**EXERCISE**
Copy everything from the line with "region: Central Abaco" down to the line with "country: GE", both included, character for character.
######
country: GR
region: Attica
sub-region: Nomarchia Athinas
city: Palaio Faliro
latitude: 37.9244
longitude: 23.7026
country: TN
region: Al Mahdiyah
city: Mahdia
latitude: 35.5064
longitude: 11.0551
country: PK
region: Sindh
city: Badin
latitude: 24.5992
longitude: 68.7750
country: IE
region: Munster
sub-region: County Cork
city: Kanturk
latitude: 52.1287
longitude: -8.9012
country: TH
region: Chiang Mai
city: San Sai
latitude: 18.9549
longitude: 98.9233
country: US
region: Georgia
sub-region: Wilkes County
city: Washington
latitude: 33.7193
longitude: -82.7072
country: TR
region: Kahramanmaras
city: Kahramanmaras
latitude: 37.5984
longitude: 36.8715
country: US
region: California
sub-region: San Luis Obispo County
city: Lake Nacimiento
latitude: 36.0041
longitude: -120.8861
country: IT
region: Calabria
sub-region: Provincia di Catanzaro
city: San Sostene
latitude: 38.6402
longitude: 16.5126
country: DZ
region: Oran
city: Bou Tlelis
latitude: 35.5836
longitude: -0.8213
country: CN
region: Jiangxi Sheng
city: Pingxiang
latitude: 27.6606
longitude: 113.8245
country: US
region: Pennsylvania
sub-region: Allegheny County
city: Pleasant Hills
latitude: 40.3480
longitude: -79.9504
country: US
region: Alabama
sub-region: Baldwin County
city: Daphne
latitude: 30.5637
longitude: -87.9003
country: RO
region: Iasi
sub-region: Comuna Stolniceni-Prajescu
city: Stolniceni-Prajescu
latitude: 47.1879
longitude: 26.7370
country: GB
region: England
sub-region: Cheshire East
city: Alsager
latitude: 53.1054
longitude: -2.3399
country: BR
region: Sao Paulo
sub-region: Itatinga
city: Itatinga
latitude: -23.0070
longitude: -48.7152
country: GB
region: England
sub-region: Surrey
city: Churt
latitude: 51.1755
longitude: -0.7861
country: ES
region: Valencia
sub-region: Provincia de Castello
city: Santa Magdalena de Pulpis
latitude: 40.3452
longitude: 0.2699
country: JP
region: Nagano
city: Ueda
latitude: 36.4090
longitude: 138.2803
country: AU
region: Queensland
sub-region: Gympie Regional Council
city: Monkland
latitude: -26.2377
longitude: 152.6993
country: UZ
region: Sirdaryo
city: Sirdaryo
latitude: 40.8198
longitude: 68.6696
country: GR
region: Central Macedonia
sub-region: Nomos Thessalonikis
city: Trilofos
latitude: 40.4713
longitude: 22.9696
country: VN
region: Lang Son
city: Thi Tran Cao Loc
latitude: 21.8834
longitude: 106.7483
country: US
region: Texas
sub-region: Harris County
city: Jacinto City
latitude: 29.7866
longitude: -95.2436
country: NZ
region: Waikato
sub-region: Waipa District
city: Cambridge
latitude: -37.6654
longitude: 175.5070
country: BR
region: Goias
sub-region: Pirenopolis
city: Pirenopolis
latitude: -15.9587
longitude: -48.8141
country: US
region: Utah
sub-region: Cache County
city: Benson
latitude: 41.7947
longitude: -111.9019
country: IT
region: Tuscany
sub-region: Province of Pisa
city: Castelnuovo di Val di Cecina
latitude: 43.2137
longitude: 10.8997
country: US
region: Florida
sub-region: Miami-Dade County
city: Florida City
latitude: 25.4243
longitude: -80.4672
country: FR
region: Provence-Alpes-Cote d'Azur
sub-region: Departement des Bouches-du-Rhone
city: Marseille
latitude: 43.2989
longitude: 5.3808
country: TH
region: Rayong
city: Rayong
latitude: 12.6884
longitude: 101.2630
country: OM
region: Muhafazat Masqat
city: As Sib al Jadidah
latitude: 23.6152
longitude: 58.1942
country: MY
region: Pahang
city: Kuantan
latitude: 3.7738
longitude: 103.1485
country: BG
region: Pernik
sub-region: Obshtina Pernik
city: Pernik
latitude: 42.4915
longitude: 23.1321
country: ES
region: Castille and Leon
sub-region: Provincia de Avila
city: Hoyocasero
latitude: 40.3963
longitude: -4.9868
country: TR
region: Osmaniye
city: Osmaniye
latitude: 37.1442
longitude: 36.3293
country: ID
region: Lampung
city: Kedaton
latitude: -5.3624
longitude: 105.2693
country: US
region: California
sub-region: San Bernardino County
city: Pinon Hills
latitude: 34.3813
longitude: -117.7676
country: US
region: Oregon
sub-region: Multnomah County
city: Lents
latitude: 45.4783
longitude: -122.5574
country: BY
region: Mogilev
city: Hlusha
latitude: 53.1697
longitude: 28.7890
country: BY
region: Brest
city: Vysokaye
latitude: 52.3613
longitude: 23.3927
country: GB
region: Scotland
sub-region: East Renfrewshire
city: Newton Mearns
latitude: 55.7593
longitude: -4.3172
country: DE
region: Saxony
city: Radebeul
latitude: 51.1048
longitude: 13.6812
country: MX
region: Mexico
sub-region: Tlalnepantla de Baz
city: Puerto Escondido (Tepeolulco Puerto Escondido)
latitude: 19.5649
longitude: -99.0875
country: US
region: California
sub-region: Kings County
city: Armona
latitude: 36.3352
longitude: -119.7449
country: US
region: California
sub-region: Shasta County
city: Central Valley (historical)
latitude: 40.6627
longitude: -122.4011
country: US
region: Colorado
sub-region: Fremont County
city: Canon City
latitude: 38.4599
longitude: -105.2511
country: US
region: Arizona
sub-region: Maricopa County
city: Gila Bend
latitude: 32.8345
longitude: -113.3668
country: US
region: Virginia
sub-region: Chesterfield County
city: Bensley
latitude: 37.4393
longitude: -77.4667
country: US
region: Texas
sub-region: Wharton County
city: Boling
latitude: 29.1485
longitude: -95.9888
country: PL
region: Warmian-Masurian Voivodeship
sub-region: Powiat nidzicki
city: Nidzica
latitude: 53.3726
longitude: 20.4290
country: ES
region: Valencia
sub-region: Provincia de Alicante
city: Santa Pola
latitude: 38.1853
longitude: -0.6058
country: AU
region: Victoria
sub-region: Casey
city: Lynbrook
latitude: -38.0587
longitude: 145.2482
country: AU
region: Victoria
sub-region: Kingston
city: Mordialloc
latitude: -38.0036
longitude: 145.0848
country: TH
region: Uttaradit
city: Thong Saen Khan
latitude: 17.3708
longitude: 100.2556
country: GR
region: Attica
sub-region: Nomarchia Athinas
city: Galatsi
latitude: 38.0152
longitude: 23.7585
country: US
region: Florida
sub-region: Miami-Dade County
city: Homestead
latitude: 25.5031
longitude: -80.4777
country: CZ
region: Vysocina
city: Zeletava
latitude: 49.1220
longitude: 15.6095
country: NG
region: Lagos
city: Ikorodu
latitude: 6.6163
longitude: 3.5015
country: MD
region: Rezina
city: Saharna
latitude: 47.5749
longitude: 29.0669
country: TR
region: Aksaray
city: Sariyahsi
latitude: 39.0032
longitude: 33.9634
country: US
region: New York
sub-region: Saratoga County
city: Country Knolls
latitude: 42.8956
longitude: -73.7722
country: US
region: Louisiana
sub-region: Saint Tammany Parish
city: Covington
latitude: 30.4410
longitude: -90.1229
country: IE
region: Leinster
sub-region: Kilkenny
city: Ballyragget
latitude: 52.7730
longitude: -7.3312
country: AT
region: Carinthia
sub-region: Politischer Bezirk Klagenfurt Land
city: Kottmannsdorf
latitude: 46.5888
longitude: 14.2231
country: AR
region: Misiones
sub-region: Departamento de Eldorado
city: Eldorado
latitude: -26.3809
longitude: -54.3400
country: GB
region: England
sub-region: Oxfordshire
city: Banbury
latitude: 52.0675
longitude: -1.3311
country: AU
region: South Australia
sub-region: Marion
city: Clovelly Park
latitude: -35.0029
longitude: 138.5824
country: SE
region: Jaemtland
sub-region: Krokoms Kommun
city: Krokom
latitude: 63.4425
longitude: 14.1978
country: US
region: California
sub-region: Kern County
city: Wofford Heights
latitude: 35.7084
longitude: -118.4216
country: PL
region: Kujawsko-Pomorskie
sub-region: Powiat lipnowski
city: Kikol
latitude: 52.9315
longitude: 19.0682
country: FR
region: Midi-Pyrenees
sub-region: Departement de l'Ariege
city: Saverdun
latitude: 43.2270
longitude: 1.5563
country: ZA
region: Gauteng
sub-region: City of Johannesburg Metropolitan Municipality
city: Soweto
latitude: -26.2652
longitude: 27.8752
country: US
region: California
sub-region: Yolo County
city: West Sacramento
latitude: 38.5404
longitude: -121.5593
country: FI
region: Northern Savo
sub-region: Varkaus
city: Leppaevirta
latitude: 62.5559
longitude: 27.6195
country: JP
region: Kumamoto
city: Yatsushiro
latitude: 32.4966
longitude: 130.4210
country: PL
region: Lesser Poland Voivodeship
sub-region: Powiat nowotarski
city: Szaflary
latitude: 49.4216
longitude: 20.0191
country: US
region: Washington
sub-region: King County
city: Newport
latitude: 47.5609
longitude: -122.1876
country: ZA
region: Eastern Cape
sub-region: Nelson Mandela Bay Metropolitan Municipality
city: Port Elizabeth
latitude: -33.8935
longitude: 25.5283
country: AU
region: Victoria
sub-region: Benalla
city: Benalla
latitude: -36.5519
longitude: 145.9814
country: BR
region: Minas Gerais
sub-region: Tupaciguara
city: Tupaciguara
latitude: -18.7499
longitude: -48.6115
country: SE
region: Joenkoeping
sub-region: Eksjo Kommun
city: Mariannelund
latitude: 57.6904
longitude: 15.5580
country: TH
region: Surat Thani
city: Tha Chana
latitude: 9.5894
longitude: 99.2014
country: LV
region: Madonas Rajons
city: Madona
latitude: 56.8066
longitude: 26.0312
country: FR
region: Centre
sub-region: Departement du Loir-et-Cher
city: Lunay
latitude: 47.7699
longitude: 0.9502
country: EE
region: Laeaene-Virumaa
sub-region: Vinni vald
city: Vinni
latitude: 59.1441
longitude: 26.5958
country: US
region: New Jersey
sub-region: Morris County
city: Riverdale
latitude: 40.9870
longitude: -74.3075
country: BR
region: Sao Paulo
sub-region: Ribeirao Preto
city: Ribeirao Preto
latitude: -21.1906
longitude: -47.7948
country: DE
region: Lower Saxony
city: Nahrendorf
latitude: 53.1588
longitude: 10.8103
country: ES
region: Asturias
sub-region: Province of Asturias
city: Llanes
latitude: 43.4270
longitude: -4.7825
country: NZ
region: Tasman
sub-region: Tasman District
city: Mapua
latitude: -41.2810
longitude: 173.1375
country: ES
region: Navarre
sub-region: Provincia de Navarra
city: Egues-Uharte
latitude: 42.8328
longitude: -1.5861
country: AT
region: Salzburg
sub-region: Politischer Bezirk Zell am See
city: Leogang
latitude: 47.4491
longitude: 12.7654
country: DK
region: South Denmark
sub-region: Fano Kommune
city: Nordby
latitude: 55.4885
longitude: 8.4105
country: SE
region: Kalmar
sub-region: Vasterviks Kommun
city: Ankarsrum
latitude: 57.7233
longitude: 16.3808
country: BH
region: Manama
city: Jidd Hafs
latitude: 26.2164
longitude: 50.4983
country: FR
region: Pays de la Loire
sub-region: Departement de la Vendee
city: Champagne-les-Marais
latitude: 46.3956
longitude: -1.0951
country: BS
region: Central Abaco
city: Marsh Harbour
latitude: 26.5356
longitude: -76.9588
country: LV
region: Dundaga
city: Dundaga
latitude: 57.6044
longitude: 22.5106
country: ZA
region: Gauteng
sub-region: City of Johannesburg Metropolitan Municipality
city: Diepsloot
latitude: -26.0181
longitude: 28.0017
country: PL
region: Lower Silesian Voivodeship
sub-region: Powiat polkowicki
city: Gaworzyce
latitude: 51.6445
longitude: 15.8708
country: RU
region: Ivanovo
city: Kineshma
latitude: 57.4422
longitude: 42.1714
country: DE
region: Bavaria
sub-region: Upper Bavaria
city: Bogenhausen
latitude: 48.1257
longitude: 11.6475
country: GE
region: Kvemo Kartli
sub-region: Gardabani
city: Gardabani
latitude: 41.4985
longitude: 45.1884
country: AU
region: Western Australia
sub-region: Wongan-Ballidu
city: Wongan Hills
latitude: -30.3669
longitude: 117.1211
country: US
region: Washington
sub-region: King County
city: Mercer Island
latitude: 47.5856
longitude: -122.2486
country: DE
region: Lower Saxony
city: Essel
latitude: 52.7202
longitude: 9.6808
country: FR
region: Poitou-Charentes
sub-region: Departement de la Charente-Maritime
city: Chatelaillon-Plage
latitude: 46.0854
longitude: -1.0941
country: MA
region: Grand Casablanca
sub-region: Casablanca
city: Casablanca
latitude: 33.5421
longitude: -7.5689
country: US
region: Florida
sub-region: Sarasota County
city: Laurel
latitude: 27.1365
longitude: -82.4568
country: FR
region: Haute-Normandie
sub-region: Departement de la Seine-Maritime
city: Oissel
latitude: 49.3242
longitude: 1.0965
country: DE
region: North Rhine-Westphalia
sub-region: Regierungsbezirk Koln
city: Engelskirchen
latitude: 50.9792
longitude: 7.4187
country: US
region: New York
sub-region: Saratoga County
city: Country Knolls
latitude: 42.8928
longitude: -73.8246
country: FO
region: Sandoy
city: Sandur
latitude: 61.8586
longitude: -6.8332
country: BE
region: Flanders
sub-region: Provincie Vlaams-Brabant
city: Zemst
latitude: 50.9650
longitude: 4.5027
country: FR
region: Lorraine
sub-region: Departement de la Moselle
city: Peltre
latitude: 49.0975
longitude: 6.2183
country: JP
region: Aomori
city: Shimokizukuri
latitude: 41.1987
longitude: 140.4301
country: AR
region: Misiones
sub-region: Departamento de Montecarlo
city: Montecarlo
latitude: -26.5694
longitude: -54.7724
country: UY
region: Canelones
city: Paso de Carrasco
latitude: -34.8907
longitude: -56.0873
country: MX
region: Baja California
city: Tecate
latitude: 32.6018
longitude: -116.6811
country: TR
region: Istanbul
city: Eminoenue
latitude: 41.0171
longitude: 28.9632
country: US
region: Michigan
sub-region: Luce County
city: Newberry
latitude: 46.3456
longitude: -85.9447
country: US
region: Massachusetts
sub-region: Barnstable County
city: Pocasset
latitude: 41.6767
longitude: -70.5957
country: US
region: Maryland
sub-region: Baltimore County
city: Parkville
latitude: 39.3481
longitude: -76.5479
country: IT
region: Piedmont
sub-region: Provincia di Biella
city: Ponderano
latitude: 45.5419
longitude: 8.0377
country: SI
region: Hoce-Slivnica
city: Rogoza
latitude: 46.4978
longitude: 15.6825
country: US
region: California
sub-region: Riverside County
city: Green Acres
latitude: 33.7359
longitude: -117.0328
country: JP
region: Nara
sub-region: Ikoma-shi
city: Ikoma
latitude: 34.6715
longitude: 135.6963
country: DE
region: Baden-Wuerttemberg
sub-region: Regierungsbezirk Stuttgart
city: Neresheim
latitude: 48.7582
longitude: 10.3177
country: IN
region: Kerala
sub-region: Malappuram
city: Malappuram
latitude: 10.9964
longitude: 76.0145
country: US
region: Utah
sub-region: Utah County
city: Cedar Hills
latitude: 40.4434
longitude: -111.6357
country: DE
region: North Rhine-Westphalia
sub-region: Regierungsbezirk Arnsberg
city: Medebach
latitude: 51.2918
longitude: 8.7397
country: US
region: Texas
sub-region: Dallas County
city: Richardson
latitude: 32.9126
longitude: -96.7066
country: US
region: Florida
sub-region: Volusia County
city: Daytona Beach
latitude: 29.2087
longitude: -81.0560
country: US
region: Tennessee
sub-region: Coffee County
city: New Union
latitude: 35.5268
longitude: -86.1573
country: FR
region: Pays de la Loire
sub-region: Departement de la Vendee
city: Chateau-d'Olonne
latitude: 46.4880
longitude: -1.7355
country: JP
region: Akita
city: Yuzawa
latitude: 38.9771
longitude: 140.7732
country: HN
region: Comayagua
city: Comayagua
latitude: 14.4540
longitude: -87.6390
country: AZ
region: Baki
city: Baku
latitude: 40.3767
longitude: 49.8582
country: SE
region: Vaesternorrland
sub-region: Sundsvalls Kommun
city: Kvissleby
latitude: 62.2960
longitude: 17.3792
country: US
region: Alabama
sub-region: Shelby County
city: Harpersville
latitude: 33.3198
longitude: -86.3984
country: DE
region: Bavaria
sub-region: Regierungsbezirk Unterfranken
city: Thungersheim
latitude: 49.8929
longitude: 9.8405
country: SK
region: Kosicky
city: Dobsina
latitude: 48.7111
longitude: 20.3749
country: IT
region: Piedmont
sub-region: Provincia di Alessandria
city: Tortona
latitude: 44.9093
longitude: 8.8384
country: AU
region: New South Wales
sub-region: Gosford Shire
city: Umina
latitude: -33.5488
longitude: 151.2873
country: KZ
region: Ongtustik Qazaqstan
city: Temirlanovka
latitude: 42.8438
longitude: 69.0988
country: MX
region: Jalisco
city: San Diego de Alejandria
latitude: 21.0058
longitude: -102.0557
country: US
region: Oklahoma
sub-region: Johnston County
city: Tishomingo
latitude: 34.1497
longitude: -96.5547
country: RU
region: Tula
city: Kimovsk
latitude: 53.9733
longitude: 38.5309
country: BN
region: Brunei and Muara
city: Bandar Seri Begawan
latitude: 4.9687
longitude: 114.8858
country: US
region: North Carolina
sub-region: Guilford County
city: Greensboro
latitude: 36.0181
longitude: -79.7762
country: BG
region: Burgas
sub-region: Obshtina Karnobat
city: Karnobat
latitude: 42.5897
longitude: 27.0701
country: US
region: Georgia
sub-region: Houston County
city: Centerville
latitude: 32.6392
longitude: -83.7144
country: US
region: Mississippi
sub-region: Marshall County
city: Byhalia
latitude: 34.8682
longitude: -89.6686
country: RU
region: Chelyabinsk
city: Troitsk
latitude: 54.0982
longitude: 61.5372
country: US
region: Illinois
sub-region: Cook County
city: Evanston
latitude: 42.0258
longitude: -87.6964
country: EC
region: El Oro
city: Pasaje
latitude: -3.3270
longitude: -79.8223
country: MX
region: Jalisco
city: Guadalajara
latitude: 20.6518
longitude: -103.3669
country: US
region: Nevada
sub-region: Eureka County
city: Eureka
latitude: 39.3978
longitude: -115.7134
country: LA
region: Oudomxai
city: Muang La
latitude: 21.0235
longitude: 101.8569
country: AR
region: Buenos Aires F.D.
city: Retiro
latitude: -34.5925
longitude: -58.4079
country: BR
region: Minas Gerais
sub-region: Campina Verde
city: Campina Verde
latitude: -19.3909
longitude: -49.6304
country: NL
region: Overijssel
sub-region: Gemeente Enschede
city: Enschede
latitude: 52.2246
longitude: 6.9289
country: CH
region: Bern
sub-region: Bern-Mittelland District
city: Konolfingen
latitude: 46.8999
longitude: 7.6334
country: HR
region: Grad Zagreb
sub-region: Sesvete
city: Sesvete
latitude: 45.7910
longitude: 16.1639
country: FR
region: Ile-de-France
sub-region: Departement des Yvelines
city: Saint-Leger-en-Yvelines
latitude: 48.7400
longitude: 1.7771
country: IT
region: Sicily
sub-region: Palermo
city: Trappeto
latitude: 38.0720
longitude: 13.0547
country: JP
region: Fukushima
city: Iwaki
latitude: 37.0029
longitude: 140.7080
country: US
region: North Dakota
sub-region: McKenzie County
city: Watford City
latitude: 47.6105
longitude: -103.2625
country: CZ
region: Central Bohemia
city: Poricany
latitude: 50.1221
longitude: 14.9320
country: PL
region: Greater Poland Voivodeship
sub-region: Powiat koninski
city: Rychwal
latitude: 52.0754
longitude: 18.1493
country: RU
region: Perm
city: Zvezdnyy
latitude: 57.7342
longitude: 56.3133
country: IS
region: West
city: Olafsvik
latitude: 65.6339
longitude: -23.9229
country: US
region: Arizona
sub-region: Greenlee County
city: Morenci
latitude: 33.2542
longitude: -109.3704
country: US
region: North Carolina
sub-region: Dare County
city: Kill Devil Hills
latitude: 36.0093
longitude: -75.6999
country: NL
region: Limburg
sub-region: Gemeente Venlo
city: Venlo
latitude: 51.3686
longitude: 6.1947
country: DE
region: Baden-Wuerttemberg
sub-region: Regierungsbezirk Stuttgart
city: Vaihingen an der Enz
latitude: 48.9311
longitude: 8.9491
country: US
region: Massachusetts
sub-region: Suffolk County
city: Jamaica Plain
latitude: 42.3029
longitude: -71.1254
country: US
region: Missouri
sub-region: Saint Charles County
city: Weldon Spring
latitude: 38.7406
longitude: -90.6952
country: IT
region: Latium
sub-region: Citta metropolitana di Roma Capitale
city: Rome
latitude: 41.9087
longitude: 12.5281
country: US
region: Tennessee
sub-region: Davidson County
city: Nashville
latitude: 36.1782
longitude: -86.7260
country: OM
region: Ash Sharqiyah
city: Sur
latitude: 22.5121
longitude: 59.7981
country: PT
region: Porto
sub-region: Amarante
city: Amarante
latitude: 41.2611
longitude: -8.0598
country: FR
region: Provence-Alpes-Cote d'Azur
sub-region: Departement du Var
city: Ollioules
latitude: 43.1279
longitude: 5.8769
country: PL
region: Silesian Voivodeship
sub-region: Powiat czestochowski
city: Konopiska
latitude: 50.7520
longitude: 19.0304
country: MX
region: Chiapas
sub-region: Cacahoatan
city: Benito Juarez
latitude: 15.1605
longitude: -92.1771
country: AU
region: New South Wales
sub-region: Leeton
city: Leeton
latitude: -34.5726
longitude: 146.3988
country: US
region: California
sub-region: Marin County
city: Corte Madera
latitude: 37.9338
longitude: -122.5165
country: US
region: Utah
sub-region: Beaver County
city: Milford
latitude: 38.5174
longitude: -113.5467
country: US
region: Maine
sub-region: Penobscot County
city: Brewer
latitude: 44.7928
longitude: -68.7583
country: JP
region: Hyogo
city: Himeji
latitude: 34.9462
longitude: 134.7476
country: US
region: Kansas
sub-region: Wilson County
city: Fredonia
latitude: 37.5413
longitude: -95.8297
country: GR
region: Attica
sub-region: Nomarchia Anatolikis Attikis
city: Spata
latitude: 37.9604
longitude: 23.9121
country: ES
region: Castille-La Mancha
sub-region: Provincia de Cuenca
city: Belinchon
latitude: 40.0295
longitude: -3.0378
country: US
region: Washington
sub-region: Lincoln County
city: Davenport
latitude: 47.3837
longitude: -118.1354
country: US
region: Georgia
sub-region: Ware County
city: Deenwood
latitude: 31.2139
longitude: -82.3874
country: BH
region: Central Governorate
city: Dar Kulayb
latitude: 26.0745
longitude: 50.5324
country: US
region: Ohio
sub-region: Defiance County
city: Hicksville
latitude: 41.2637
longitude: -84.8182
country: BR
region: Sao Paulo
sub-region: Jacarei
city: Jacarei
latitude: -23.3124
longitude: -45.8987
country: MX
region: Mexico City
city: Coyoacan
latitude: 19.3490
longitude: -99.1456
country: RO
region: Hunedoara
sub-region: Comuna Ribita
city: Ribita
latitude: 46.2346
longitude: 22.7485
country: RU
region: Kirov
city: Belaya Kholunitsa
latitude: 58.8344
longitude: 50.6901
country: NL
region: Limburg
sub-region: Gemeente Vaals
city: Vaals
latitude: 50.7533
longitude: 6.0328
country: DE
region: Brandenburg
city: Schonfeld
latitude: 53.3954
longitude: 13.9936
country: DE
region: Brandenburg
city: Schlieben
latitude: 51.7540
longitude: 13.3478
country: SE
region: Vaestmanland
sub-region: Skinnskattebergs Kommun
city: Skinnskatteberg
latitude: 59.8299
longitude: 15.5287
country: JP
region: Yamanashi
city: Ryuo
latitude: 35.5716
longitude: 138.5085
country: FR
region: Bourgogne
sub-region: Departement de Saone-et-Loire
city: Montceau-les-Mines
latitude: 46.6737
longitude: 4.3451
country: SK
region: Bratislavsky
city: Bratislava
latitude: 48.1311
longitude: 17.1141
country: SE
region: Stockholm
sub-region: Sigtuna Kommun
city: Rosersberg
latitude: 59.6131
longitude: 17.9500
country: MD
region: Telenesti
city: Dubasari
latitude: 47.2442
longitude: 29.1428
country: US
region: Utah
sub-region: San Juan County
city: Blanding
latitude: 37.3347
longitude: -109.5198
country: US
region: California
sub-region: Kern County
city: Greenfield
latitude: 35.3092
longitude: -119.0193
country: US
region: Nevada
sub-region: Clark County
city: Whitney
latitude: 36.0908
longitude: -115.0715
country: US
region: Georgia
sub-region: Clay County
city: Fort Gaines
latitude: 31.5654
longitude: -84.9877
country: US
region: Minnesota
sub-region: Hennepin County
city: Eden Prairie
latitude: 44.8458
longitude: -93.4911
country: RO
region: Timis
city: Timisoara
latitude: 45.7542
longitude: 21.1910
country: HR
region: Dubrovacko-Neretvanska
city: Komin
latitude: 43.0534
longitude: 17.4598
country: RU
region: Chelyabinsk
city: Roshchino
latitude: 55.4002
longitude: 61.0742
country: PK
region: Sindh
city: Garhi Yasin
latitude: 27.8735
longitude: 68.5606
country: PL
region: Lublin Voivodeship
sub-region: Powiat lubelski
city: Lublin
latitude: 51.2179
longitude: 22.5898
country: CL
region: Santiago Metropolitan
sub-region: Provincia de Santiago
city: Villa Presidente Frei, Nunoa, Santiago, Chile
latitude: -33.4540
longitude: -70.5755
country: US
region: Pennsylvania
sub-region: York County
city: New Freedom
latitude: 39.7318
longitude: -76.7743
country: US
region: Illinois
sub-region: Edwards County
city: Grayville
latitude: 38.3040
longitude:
######
**RESULT OF THIS EXERCISE**
region: Central Abaco
city: Marsh Harbour
latitude: 26.5356
longitude: -76.9588
country: LV
region: Dundaga
city: Dundaga
latitude: 57.6044
longitude: 22.5106
country: ZA
region: Gauteng
sub-region: City of Johannesburg Metropolitan Municipality
city: Diepsloot
latitude: -26.0181
longitude: 28.0017
country: PL
region: Lower Silesian Voivodeship
sub-region: Powiat polkowicki
city: Gaworzyce
latitude: 51.6445
longitude: 15.8708
country: RU
region: Ivanovo
city: Kineshma
latitude: 57.4422
longitude: 42.1714
country: DE
region: Bavaria
sub-region: Upper Bavaria
city: Bogenhausen
latitude: 48.1257
longitude: 11.6475
country: GE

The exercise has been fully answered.